Task requirements: Nothing but the lines from the one containing "M4,197L16,219L4,226Z" through the one containing "M26,524L42,555L4,575V535Z", both included, should be given again, each exactly as written below.

Saved data entries:
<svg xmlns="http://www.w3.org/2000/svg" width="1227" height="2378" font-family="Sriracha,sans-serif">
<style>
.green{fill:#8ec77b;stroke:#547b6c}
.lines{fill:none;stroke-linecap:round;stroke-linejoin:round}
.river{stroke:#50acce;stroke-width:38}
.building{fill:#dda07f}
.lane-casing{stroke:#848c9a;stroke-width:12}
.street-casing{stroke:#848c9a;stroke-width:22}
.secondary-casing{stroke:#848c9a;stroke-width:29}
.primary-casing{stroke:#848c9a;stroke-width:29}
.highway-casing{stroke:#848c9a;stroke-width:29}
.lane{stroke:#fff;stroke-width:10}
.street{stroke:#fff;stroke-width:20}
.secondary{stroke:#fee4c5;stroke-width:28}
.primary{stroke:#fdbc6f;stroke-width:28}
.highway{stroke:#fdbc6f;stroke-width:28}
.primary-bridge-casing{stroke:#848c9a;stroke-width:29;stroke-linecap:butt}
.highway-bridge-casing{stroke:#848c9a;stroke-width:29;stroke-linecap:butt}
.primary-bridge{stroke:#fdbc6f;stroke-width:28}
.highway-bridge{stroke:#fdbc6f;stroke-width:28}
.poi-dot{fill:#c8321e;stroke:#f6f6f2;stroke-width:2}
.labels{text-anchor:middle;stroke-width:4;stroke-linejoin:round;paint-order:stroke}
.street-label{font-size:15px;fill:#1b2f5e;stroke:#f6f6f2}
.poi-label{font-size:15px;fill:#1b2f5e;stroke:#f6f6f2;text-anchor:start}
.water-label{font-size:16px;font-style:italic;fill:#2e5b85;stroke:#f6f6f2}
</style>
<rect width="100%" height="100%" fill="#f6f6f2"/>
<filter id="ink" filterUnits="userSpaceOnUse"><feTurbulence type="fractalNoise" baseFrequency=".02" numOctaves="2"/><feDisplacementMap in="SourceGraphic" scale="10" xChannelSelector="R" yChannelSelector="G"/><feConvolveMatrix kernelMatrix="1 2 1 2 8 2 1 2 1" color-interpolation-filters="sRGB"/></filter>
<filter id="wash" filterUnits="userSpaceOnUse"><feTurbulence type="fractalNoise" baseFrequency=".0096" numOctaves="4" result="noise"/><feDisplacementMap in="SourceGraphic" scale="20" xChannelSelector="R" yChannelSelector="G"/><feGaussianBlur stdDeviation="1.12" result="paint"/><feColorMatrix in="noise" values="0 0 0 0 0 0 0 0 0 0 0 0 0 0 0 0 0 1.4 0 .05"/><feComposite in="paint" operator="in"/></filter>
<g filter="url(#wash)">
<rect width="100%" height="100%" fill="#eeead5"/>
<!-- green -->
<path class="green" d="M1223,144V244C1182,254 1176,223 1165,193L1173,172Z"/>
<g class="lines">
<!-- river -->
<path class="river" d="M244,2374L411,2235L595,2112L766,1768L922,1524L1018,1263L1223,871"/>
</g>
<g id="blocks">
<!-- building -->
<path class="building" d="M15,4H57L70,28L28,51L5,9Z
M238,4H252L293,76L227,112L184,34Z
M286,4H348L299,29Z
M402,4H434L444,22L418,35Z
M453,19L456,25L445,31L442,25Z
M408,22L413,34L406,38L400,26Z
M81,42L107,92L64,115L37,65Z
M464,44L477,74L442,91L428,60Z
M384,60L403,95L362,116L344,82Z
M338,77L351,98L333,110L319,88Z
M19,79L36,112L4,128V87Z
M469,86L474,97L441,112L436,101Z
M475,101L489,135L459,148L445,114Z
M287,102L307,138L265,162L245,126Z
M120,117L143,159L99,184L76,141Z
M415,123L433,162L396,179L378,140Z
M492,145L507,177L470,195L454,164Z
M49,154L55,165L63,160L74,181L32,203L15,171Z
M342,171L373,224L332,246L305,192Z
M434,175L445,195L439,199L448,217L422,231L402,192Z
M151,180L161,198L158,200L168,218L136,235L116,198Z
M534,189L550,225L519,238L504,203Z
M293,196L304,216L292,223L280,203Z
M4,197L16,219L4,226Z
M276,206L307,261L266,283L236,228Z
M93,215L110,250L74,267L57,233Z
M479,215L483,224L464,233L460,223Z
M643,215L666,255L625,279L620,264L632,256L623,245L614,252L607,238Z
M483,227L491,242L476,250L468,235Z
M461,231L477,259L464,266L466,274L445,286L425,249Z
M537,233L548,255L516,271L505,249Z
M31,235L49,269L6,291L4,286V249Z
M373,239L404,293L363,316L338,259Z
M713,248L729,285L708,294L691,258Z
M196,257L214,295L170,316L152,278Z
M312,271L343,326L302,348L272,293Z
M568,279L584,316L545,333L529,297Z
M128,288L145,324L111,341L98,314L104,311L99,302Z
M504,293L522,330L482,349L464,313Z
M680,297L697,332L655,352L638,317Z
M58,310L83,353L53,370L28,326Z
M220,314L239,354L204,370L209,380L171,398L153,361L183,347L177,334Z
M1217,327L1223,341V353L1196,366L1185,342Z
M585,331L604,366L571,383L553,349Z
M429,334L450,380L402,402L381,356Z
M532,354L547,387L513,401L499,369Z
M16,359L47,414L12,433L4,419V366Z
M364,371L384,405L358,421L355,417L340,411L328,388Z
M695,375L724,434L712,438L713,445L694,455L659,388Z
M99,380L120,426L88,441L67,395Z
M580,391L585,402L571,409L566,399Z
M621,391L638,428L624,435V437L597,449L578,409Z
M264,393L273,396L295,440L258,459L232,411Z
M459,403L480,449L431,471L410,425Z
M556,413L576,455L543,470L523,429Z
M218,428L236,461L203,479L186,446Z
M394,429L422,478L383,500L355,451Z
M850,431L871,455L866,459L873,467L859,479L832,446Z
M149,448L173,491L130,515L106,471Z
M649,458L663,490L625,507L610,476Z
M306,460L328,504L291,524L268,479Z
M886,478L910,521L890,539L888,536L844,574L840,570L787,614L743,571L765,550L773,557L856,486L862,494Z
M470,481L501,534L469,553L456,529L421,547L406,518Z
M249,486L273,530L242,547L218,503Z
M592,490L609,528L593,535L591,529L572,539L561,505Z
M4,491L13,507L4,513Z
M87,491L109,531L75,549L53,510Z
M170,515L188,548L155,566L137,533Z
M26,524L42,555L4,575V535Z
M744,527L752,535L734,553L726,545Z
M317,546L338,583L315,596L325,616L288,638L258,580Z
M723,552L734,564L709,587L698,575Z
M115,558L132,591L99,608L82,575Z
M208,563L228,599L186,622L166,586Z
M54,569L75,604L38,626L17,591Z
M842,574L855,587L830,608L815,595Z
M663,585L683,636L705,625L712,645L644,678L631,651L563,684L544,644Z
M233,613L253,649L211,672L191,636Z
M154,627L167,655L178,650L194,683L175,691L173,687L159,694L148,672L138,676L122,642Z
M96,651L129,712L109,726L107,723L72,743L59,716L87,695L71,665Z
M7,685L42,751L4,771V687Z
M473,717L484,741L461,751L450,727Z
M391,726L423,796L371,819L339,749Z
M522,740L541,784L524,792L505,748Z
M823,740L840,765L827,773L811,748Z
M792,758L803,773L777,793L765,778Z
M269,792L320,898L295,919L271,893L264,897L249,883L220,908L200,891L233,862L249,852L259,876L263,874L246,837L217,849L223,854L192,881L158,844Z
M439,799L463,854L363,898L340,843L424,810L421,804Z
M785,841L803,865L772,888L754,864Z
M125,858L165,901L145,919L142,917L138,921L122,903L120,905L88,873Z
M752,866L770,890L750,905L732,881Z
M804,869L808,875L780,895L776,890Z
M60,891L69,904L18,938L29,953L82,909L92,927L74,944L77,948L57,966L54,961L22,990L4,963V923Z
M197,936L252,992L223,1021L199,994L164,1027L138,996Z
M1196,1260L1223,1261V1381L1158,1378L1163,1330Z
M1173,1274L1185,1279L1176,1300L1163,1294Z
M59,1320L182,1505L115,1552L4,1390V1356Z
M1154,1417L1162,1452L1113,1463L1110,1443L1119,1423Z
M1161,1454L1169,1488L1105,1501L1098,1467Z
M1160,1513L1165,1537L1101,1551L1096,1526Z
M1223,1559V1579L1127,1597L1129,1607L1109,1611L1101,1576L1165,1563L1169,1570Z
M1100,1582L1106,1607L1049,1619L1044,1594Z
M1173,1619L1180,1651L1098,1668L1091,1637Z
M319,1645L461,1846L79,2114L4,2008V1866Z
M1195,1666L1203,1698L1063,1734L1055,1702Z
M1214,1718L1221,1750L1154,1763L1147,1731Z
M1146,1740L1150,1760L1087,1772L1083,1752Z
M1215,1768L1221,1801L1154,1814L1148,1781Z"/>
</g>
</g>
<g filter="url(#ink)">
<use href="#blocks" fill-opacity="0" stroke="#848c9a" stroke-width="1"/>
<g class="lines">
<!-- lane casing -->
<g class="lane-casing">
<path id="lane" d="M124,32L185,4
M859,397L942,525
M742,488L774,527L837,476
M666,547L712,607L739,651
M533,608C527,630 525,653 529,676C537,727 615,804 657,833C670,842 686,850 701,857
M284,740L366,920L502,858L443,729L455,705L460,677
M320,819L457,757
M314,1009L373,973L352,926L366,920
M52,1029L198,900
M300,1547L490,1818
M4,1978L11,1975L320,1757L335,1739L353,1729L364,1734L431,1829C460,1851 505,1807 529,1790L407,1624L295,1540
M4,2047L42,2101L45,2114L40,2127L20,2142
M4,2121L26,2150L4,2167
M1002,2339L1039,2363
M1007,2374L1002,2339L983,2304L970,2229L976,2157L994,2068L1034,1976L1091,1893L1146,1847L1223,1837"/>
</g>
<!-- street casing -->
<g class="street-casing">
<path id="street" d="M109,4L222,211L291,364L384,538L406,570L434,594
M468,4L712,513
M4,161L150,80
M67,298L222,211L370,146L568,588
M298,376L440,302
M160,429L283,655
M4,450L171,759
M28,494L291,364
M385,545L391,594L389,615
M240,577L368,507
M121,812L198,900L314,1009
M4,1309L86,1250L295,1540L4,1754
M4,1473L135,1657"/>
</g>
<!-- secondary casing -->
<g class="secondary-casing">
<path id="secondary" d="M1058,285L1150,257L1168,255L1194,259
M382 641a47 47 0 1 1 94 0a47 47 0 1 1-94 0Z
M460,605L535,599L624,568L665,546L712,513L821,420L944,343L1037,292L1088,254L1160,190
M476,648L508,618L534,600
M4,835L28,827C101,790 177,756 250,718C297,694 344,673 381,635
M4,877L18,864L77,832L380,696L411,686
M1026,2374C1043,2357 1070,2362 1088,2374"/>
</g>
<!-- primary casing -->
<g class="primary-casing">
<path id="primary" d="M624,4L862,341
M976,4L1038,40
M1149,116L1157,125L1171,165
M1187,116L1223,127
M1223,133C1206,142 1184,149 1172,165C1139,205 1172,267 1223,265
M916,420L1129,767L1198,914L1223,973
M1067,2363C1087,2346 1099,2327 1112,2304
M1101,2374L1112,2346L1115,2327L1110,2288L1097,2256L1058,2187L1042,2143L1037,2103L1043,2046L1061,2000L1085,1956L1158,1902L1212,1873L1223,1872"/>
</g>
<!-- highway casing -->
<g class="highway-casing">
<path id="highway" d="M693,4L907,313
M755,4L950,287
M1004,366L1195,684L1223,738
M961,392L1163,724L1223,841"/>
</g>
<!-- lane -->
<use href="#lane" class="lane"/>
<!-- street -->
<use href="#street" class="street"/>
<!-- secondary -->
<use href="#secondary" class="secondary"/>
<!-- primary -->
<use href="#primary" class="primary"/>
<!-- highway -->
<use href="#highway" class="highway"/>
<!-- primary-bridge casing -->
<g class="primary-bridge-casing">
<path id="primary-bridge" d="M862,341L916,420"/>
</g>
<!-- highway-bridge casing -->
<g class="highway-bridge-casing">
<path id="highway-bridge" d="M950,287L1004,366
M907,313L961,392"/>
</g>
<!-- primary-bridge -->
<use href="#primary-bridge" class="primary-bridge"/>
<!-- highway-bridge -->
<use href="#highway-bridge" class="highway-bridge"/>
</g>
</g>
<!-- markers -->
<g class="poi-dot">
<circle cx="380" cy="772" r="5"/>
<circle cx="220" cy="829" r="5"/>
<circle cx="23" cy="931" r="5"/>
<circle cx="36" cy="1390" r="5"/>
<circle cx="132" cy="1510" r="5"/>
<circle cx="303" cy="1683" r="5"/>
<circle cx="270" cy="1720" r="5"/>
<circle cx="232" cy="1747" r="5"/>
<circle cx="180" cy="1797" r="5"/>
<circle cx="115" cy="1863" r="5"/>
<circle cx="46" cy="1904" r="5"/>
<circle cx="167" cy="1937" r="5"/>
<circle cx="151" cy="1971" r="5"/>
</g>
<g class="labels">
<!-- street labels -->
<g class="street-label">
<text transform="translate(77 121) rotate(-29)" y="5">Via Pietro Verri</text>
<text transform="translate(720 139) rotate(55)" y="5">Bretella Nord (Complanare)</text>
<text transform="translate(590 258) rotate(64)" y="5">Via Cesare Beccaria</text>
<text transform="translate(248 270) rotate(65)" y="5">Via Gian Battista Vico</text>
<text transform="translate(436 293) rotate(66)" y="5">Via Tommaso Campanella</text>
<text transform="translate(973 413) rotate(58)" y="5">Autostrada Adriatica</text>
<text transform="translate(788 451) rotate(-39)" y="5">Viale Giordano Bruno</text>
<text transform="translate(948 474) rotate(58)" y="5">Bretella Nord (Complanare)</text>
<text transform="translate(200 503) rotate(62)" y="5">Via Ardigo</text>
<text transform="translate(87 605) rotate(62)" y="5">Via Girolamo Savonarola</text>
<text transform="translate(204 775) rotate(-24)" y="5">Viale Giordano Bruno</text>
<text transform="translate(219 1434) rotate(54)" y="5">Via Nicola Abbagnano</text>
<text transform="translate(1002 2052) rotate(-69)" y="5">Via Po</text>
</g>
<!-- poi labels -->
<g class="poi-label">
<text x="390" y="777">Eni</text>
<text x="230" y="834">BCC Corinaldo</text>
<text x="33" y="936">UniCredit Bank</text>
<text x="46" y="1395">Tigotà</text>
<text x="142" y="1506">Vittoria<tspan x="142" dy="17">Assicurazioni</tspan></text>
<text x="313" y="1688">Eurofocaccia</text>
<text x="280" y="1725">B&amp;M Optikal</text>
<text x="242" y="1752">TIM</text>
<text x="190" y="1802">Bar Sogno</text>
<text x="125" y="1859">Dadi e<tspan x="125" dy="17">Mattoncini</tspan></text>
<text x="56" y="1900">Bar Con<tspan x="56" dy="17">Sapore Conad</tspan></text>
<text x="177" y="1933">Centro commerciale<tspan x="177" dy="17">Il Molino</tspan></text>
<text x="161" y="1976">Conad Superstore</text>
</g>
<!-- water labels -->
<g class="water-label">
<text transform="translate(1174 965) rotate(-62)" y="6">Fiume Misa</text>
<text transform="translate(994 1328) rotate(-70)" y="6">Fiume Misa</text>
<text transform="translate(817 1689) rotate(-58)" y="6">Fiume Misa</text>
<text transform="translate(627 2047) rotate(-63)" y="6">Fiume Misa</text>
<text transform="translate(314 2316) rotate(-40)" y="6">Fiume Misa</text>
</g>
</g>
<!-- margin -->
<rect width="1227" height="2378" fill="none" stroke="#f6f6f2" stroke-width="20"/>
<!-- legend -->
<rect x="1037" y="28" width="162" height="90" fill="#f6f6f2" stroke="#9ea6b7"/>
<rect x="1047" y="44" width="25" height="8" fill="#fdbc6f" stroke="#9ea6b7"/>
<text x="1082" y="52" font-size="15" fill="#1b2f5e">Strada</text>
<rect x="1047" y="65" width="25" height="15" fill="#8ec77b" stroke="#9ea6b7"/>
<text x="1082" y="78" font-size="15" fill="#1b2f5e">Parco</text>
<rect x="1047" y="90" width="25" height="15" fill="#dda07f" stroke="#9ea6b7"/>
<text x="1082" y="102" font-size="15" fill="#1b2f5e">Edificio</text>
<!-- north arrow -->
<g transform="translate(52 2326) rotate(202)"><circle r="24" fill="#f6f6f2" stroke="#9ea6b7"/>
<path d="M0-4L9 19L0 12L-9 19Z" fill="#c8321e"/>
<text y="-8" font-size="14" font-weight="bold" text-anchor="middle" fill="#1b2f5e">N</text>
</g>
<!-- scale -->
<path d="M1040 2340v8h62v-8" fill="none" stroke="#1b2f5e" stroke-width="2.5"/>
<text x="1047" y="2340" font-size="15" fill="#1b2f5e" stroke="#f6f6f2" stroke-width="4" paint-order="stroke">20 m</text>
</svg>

Worked solution:
M4,197L16,219L4,226Z
M276,206L307,261L266,283L236,228Z
M93,215L110,250L74,267L57,233Z
M479,215L483,224L464,233L460,223Z
M643,215L666,255L625,279L620,264L632,256L623,245L614,252L607,238Z
M483,227L491,242L476,250L468,235Z
M461,231L477,259L464,266L466,274L445,286L425,249Z
M537,233L548,255L516,271L505,249Z
M31,235L49,269L6,291L4,286V249Z
M373,239L404,293L363,316L338,259Z
M713,248L729,285L708,294L691,258Z
M196,257L214,295L170,316L152,278Z
M312,271L343,326L302,348L272,293Z
M568,279L584,316L545,333L529,297Z
M128,288L145,324L111,341L98,314L104,311L99,302Z
M504,293L522,330L482,349L464,313Z
M680,297L697,332L655,352L638,317Z
M58,310L83,353L53,370L28,326Z
M220,314L239,354L204,370L209,380L171,398L153,361L183,347L177,334Z
M1217,327L1223,341V353L1196,366L1185,342Z
M585,331L604,366L571,383L553,349Z
M429,334L450,380L402,402L381,356Z
M532,354L547,387L513,401L499,369Z
M16,359L47,414L12,433L4,419V366Z
M364,371L384,405L358,421L355,417L340,411L328,388Z
M695,375L724,434L712,438L713,445L694,455L659,388Z
M99,380L120,426L88,441L67,395Z
M580,391L585,402L571,409L566,399Z
M621,391L638,428L624,435V437L597,449L578,409Z
M264,393L273,396L295,440L258,459L232,411Z
M459,403L480,449L431,471L410,425Z
M556,413L576,455L543,470L523,429Z
M218,428L236,461L203,479L186,446Z
M394,429L422,478L383,500L355,451Z
M850,431L871,455L866,459L873,467L859,479L832,446Z
M149,448L173,491L130,515L106,471Z
M649,458L663,490L625,507L610,476Z
M306,460L328,504L291,524L268,479Z
M886,478L910,521L890,539L888,536L844,574L840,570L787,614L743,571L765,550L773,557L856,486L862,494Z
M470,481L501,534L469,553L456,529L421,547L406,518Z
M249,486L273,530L242,547L218,503Z
M592,490L609,528L593,535L591,529L572,539L561,505Z
M4,491L13,507L4,513Z
M87,491L109,531L75,549L53,510Z
M170,515L188,548L155,566L137,533Z
M26,524L42,555L4,575V535Z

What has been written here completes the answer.